177 - les jours de service
Comment un baiser peut soudain donner du sens à tous les clichés ? C’est comme si elle m’avait poussée dans une autre dimension, l’originale, celle de vérité. Celle-la même d’où je viens, de là-bas à l’Ouest où je m’évadais avec mes fictions. Je me suis réveillée dans mes rêves accomplis. Tout prend du sens, voilà pourquoi j’ai été choisie. Finies les conneries. L’annexe m’attend au tournant. Adélaïde va retrouver le sommeil. Il ne s’agit donc plus de refaire le tour de la tribu pour exciter les âmes. Et oserais-je un jour retourner à la chefferie ? En faire le moins possible pour le moins oublier. C’était son propre conseil. Je le sais. Elle le sait. Alors quand je la croise à nouveau par hasard au détour d’une inauguration au Port :
- Tu n’as pas peur de tout perdre ?
- J’ai déjà tout perdu et je ne veux rien de plus.
Une question et une réponse qui nous correspondent à toutes les deux. Mais elle n’a pas l’air de comprendre. Elle réfléchit, cherche une raison, mais elle ne la trouve pas dans son esprit. Il va donc lui falloir écouter son cœur.
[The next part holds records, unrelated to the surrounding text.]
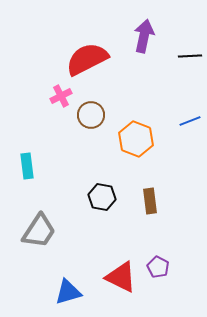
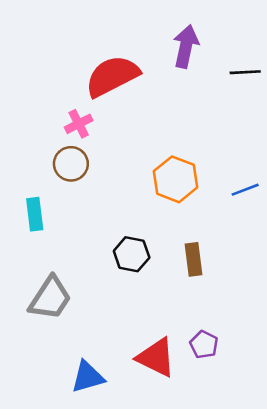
brown circle: (91, 115) -> (71, 164), moved
blue line: (190, 121) -> (245, 190), moved

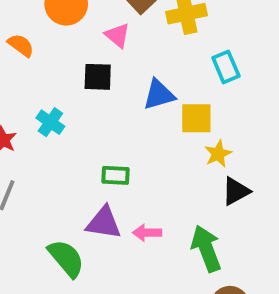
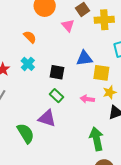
orange semicircle: (21, 45) -> (30, 37), moved
black square: (98, 77) -> (57, 72), moved
green rectangle: (115, 175) -> (57, 96), turned 32
pink arrow: (147, 233) -> (87, 99), moved

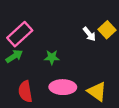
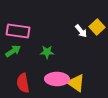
pink rectangle: (20, 34) -> (18, 31), turned 50
yellow triangle: (97, 92) -> (76, 83), moved

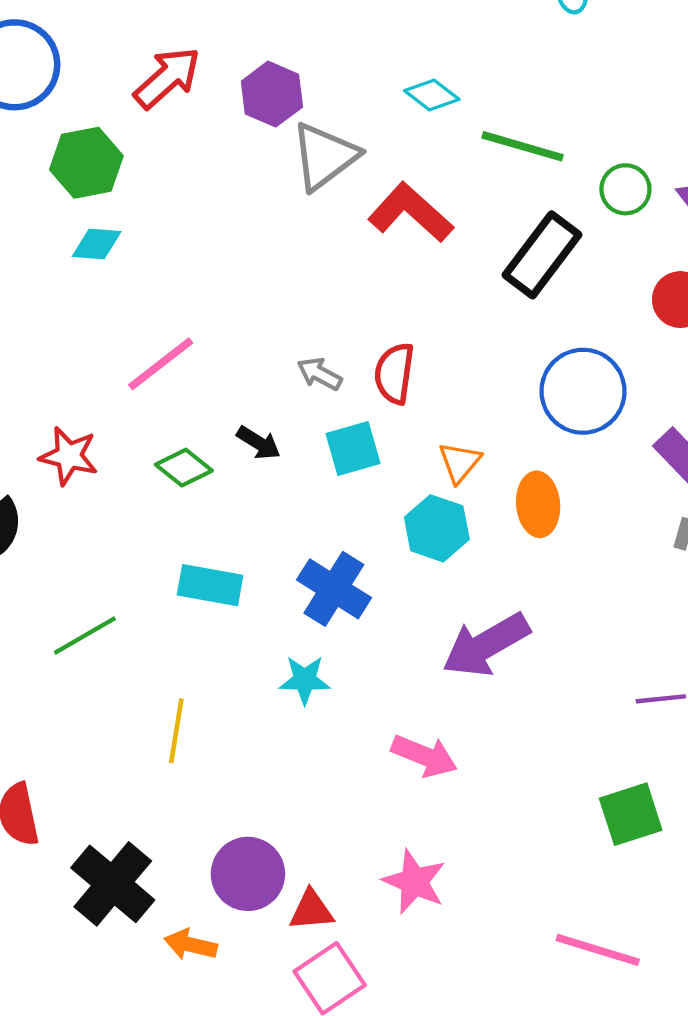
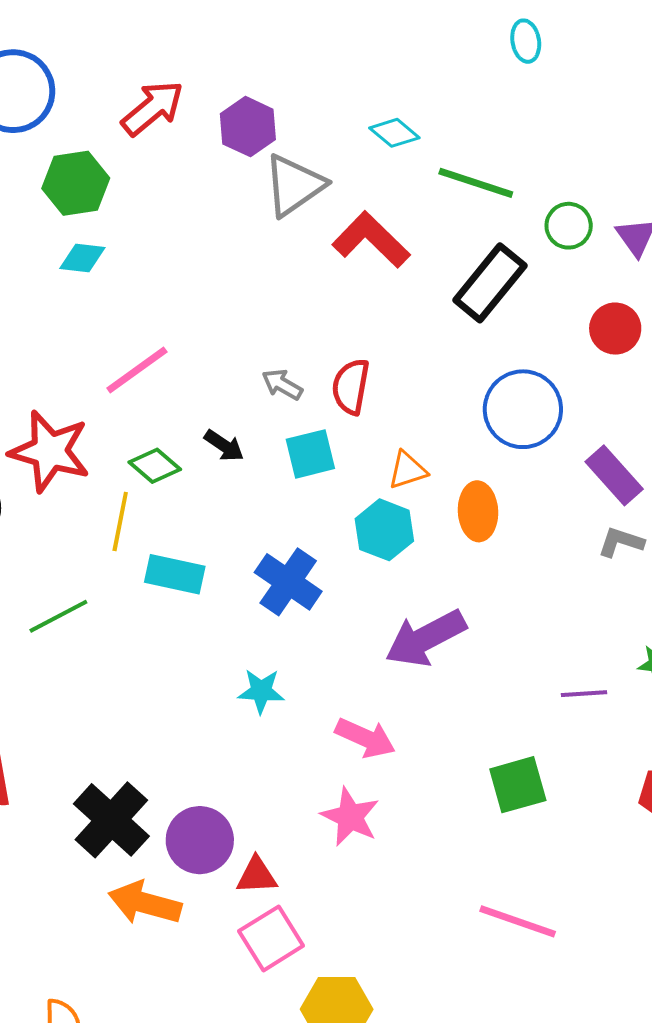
red star: (69, 456) -> (50, 451), size x1.5
orange triangle: (460, 462) -> (407, 470), turned 30
cyan star: (305, 680) -> (261, 691), moved
yellow line: (176, 731) -> (120, 522), moved
green square: (631, 814) -> (518, 785), moved
pink star: (414, 882) -> (350, 817), moved
black cross: (113, 884) -> (111, 820), moved
orange arrow: (191, 945) -> (145, 903), size x1.5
- Je ne pensais pas connaître à nouveau une telle émotion.
- Ni moi, non plus.
On pense la même chose. Ce n’est pas un dialogue, c’est une pensée commune. Comme si elle commençait des phrases et que je les finissais. Elle est mon écho et je suis sa raisonnance. Mais je n’ai rien à craindre. Parce que j’appartiens à Pauline. Parce que j’ai ma tribu. Et que je suis l’élue. Alors…
- C’est l’heure de promener Médo.
L’alibi. L’excuse. La raison du cœur pour ne pas dire du… mais on n’en est pas encore là. Pas encore. Je me veux chez elle à l’espérer arriver tôt à l’heure du thé, ce partage sacré qui nous a révélées. Aussitôt voulu, aussitôt vécu, l’horloge universelle nous indique la temporalité disponible à l’exploration commune des plaisirs de nos corps qui se cherchent et se trouvent dans une communion des sens donnant aussi un sens à notre esprit, une direction à nos cœurs et une incantation de nos âmes qui chantent en plaintes et en rythme, de refrain en refrain pour parvenir enfin à s’oublier ensemble et à ne faire plus qu’une dans l’absolu plaisir de notre étreinte où nos fluides circulent dans le même monde que forme désormais notre couple illégitime, immoral et sincère. La boucle temporelle de nos existence se charge d’espoir du lendemain, de lumière et de chaleur pour servir nos vices à l’heure du thé tous les jours de service.